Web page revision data
■ ■ ■ ■ ■

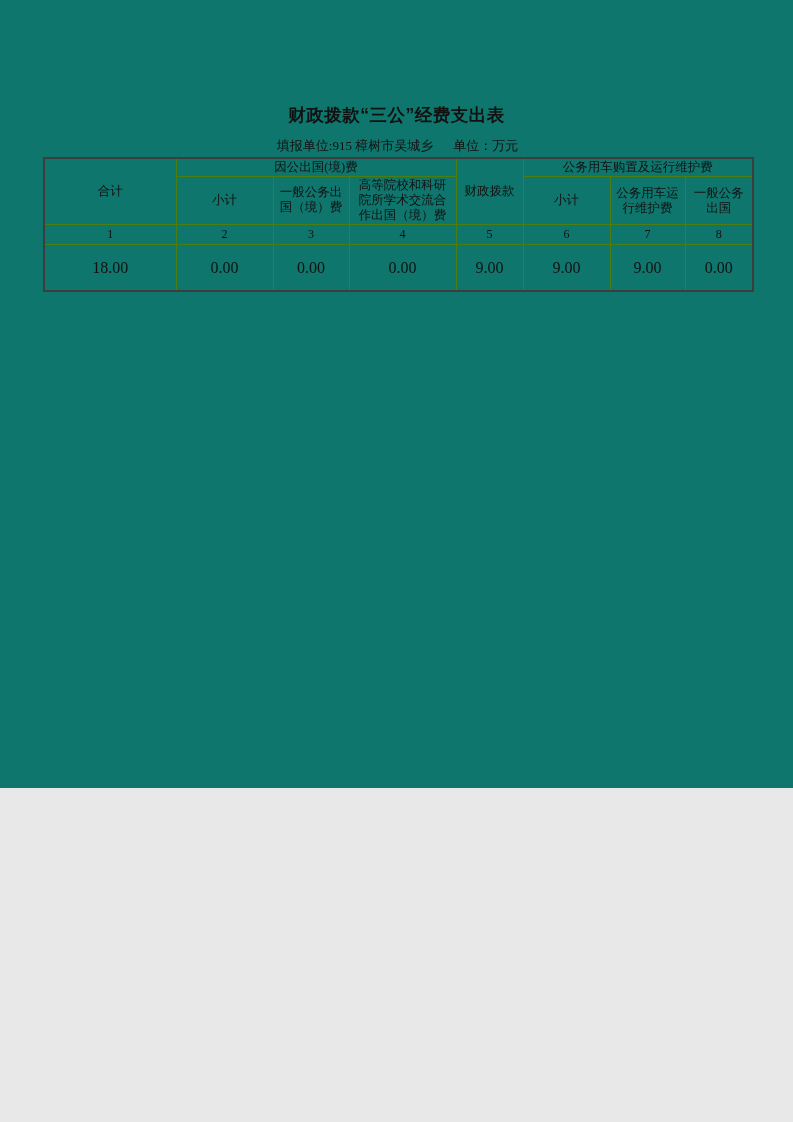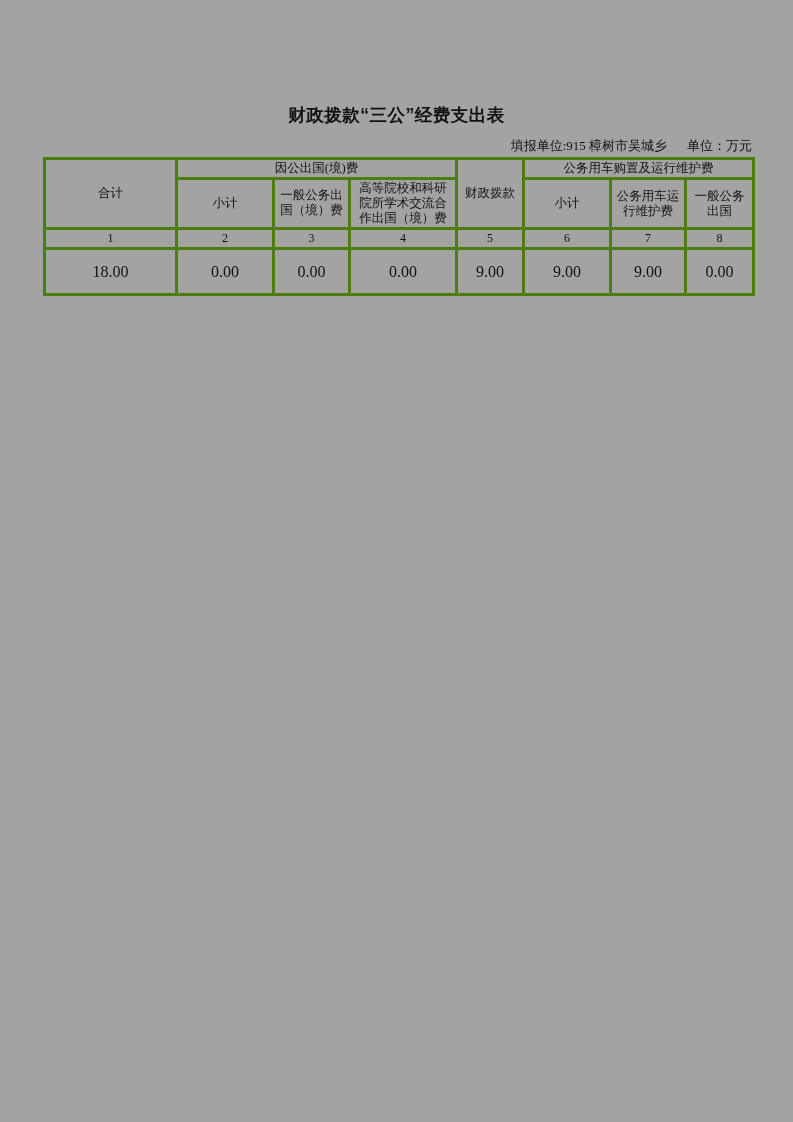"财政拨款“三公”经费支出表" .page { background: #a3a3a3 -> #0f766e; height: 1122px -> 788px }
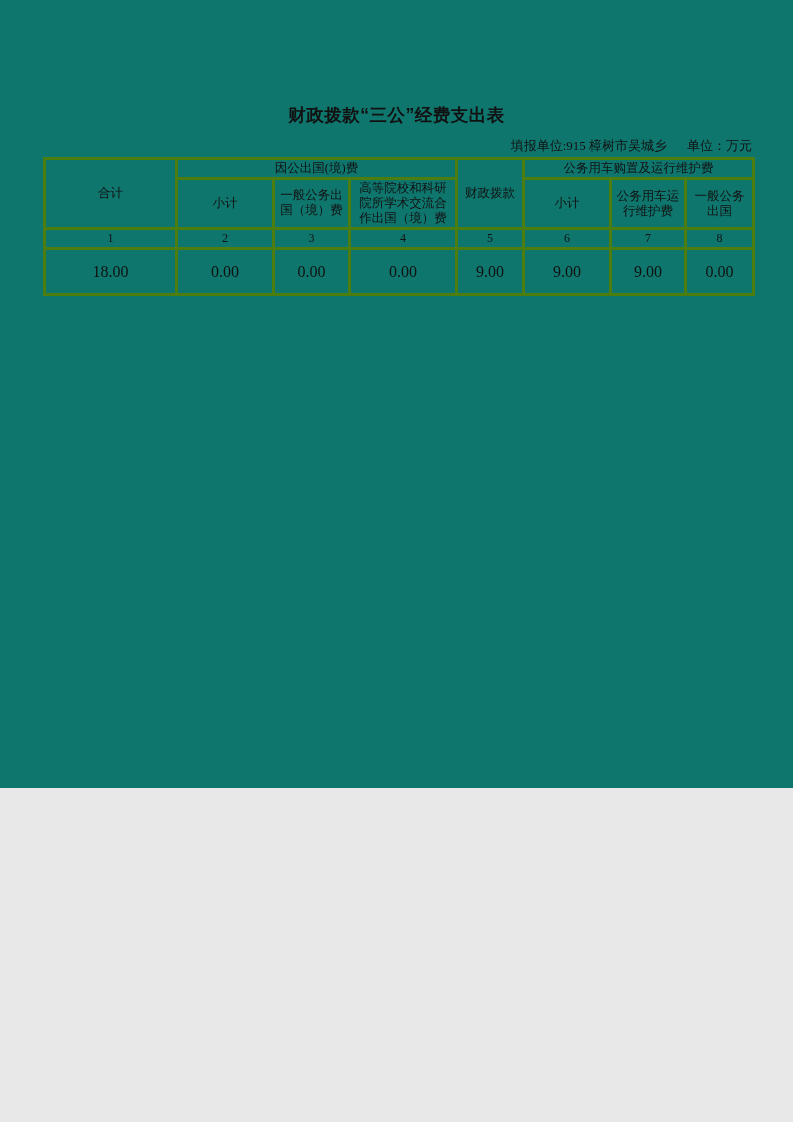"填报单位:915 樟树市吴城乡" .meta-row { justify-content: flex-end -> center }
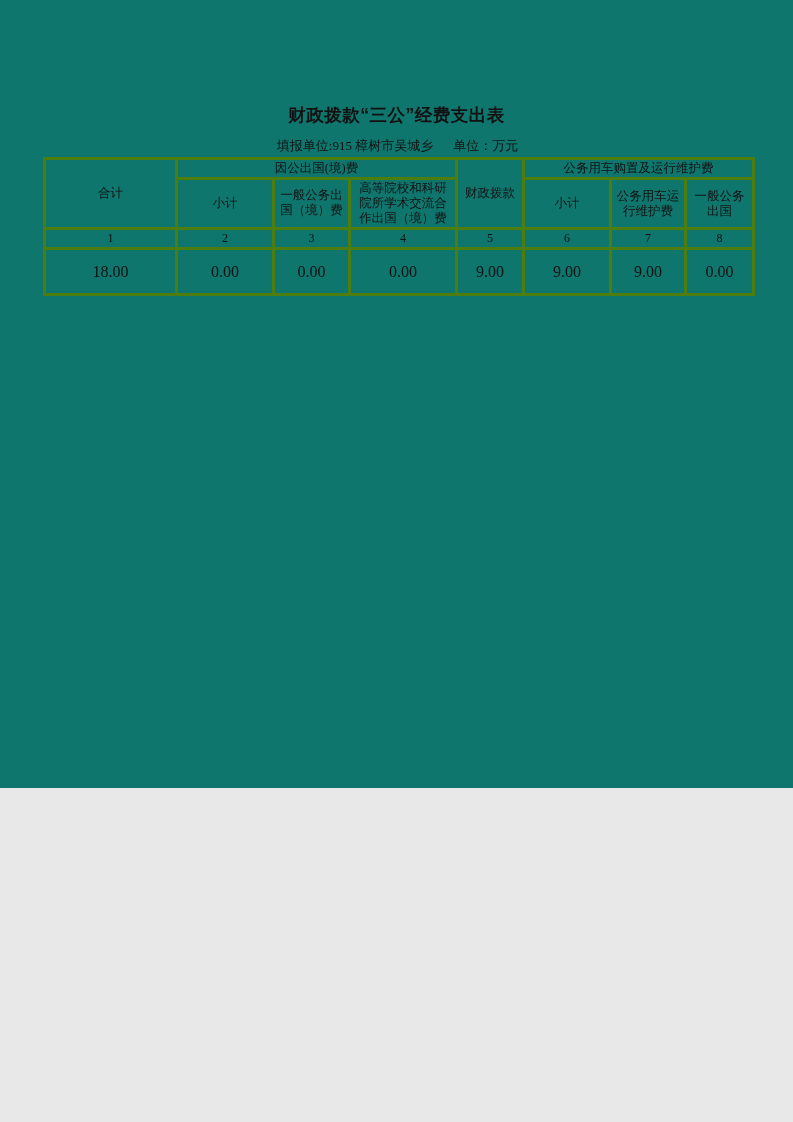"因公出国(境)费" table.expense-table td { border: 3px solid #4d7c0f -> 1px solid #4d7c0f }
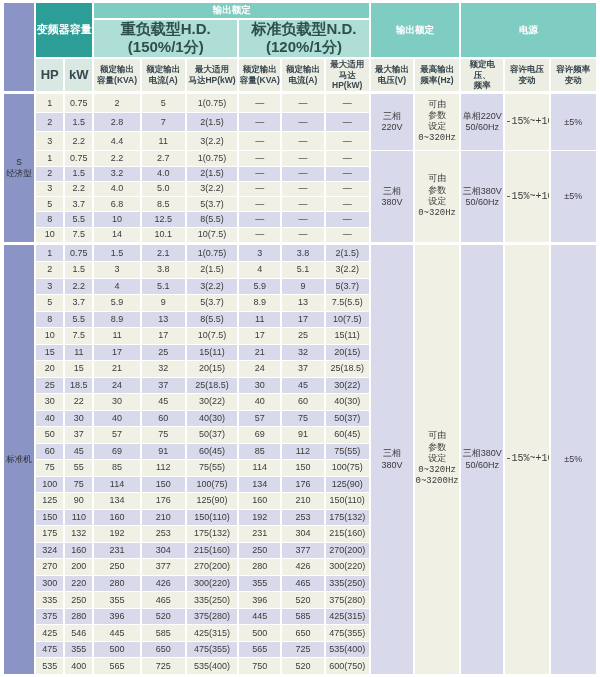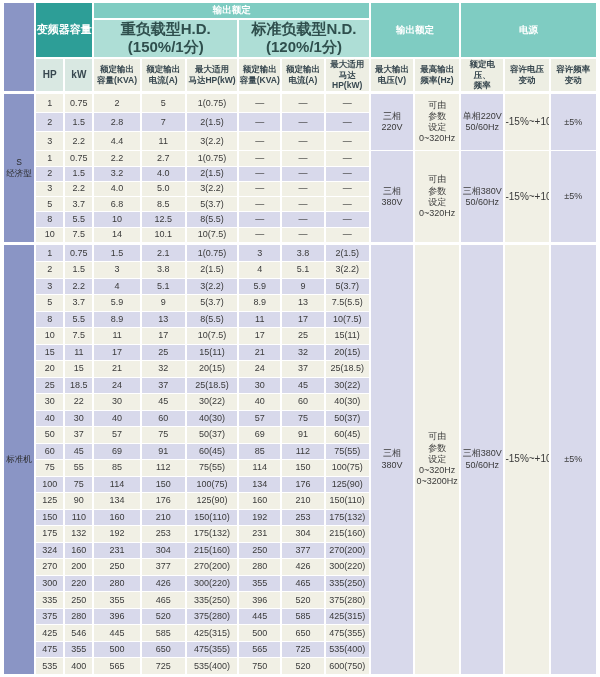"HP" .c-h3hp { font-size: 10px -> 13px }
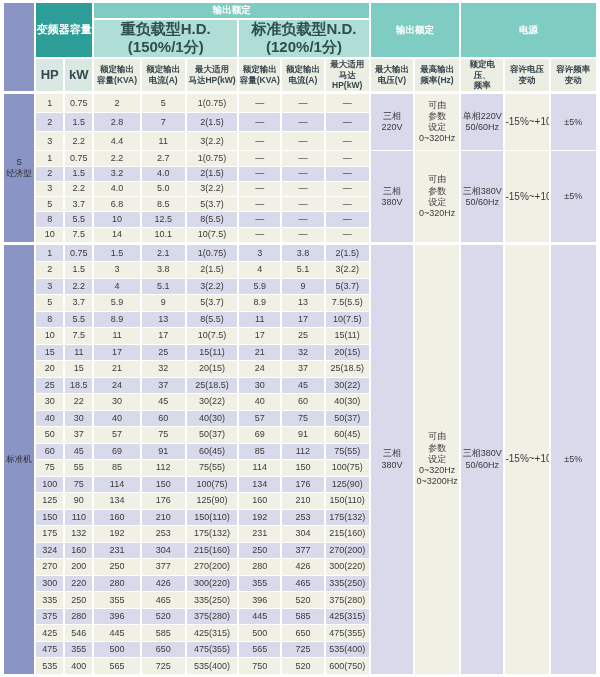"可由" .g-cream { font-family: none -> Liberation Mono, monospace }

■ ■ ■ ■ ■

▶ **Written task**:
An exact copy of the entries, minus the pictures, is what to return.

▶ **Solution to the problem**:
"财政拨款“三公”经费支出表" .page { background: #a3a3a3 -> #0f766e; height: 1122px -> 788px }
"填报单位:915 樟树市吴城乡" .meta-row { justify-content: flex-end -> center }
"因公出国(境)费" table.expense-table td { border: 3px solid #4d7c0f -> 1px solid #4d7c0f }
"HP" .c-h3hp { font-size: 10px -> 13px }
"可由" .g-cream { font-family: none -> Liberation Mono, monospace }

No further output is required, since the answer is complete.